- **Exercise task 1**
In the listing, rename "collectors" to "collected by" in everything from the line containing "catalogue / barcode: US 435109" down to the line containing "catalogue / barcode: US 201913". Change nothing else, and give back only those lines.

- **Selected text**
- - -

**Section 8: Clusters**

Notebook for "Introduction to Data Science and Machine Learning"

version 1.0, June 21 2024



# 1.  Preparations

`import` statements required for this notebook.

In [None]:
import matplotlib.pyplot as plt
import seaborn as sns
import pandas as pd
from sklearn.cluster import KMeans
from sklearn.metrics import silhouette_score

And import some functions written for this notebook:

In [None]:
from modules.ClusterFunctions import * 

The function `plotClusters()` plots clusters with the centers.

In [None]:
help(plotClusters)

# 2. Introduction

In this notebook you will work with **k-means clustering**. Contrary to the algorithms we discussed so far in the practical sessions (regression and different classification algorithms), **clustering** is an unsupervised learning algorithm , i.e. our data is not labeled. 

Therefore the main task of this assignment is to learn different clusters for different data sets to observe the influence of $k$. We will equally use the propsed graphical method to create an elbow plot and make an estimate for $k$.

# 3. Cluster Analysis

First we load the data frame and use a `pandas` function:

In [None]:
df=pd.read_csv('data/example1_data.csv')

In order to get to know the data, we create a simple scatter plot.

In [None]:
# retrieve the columns names
cols=df.columns
# plot the data
plt.plot(df[cols[0]],df[cols[1]],'.')
# label the x and y axis with the column names    
plt.xlabel(cols[0])
plt.ylabel(cols[1])

- - -

- **Supplied records**
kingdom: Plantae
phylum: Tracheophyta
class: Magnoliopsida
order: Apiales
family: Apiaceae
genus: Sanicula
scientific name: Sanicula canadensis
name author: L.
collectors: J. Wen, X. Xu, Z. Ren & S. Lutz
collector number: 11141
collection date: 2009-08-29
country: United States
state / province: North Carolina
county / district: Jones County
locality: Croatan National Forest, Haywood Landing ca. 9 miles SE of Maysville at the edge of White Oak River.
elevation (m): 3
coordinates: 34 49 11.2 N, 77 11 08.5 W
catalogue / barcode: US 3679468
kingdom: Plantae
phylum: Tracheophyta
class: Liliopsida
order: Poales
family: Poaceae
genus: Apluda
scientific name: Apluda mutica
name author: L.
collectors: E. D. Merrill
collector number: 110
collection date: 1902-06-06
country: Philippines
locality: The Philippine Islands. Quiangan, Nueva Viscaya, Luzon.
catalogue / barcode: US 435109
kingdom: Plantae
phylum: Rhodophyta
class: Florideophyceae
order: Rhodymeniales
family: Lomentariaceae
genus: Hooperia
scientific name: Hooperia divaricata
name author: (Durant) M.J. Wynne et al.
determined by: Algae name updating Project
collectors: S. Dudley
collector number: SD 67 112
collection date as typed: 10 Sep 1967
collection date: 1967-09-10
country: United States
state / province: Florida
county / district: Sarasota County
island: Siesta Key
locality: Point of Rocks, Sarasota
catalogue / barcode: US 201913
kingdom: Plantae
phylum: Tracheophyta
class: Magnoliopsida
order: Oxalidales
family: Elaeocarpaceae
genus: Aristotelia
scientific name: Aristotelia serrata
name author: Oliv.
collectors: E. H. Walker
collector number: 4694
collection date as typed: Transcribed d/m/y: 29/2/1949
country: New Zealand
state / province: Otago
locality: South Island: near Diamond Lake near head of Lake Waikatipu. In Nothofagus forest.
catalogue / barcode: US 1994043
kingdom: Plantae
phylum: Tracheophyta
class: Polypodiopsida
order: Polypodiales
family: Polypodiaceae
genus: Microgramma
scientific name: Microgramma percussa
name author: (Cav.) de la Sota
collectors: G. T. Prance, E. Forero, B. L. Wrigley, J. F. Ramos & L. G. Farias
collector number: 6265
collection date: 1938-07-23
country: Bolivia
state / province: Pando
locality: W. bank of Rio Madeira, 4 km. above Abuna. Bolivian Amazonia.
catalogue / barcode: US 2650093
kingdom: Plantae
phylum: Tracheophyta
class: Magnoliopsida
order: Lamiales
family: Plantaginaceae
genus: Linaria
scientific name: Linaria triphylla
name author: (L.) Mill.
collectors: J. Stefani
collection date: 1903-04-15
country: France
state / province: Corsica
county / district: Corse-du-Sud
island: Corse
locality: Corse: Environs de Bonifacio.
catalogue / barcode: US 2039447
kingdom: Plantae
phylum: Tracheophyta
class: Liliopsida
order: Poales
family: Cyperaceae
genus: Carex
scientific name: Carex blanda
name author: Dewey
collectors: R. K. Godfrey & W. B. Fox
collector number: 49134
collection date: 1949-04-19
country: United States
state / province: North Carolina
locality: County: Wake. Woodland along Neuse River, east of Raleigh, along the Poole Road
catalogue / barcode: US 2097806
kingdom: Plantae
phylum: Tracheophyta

- - -

- **Exercise task 2**
Return everything in the clustering notebook from "And import some" down to "with the centers.", word for word.

- **Problem solution 1**
catalogue / barcode: US 435109
kingdom: Plantae
phylum: Rhodophyta
class: Florideophyceae
order: Rhodymeniales
family: Lomentariaceae
genus: Hooperia
scientific name: Hooperia divaricata
name author: (Durant) M.J. Wynne et al.
determined by: Algae name updating Project
collected by: S. Dudley
collector number: SD 67 112
collection date as typed: 10 Sep 1967
collection date: 1967-09-10
country: United States
state / province: Florida
county / district: Sarasota County
island: Siesta Key
locality: Point of Rocks, Sarasota
catalogue / barcode: US 201913

- **Problem solution 2**
And import some functions written for this notebook:

In [None]:
from modules.ClusterFunctions import * 

The function `plotClusters()` plots clusters with the centers.